▶ To do
Look through the entries below and count every line in which "coating" appears; reply with the number only.

▶ Data in this exercise
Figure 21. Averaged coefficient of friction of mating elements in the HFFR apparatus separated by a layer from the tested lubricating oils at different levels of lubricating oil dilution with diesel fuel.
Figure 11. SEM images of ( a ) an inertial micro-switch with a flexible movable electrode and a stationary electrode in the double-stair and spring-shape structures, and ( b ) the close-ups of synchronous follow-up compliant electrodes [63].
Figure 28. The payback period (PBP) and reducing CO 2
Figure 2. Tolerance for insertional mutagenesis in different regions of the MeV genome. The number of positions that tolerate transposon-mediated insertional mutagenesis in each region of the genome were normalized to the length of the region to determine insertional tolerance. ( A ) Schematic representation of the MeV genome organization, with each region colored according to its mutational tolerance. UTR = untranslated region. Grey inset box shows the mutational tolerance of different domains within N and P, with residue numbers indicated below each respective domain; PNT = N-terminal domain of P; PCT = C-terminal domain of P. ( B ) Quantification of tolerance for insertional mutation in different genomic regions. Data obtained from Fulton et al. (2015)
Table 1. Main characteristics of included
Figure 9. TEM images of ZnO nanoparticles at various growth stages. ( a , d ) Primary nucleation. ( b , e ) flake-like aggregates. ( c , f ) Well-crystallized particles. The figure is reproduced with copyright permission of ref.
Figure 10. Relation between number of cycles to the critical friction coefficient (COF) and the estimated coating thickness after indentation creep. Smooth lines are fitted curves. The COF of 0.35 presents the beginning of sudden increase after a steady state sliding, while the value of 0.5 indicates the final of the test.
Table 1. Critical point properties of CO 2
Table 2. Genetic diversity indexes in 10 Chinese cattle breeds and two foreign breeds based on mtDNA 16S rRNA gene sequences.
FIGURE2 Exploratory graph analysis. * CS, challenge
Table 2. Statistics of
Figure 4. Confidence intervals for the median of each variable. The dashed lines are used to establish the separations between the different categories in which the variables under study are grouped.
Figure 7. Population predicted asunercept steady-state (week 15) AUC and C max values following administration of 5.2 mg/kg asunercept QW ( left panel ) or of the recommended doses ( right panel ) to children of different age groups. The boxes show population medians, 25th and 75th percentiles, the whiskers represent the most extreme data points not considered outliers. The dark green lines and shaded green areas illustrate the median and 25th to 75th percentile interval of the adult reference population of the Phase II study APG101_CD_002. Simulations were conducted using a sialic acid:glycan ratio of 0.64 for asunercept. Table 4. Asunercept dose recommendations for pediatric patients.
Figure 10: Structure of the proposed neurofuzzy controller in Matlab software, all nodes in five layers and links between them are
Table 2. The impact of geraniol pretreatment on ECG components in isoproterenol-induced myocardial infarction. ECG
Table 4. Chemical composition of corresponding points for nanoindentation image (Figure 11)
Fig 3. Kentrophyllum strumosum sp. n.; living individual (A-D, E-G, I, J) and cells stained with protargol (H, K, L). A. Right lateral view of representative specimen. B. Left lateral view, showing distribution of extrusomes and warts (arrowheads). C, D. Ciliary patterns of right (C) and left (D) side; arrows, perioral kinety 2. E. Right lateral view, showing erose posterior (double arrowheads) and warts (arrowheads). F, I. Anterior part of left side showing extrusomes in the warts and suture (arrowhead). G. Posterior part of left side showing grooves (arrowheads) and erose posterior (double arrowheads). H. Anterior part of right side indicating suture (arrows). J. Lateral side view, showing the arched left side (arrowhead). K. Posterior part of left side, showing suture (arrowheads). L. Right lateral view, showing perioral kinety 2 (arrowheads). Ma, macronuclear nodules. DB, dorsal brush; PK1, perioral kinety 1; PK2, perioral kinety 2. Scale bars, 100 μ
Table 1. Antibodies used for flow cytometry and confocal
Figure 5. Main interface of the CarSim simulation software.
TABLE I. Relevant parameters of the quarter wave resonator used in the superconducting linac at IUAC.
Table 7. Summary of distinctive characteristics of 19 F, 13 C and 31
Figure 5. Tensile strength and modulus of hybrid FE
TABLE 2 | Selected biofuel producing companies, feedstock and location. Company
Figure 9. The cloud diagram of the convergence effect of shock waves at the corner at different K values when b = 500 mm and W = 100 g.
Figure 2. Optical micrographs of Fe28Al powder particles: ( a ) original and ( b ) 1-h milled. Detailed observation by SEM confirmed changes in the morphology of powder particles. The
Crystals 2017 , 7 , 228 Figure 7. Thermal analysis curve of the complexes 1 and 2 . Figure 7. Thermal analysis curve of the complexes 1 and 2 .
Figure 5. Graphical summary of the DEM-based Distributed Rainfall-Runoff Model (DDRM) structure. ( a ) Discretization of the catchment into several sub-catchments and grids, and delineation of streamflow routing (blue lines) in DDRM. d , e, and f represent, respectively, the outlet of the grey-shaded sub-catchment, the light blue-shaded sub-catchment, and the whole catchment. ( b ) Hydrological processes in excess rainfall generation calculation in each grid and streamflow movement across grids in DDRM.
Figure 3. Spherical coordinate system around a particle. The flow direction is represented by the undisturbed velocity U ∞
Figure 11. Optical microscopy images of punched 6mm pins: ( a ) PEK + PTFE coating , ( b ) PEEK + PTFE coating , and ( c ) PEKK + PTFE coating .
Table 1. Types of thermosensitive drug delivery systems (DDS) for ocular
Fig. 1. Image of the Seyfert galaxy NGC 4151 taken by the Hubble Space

▶ Solution to this exercise
2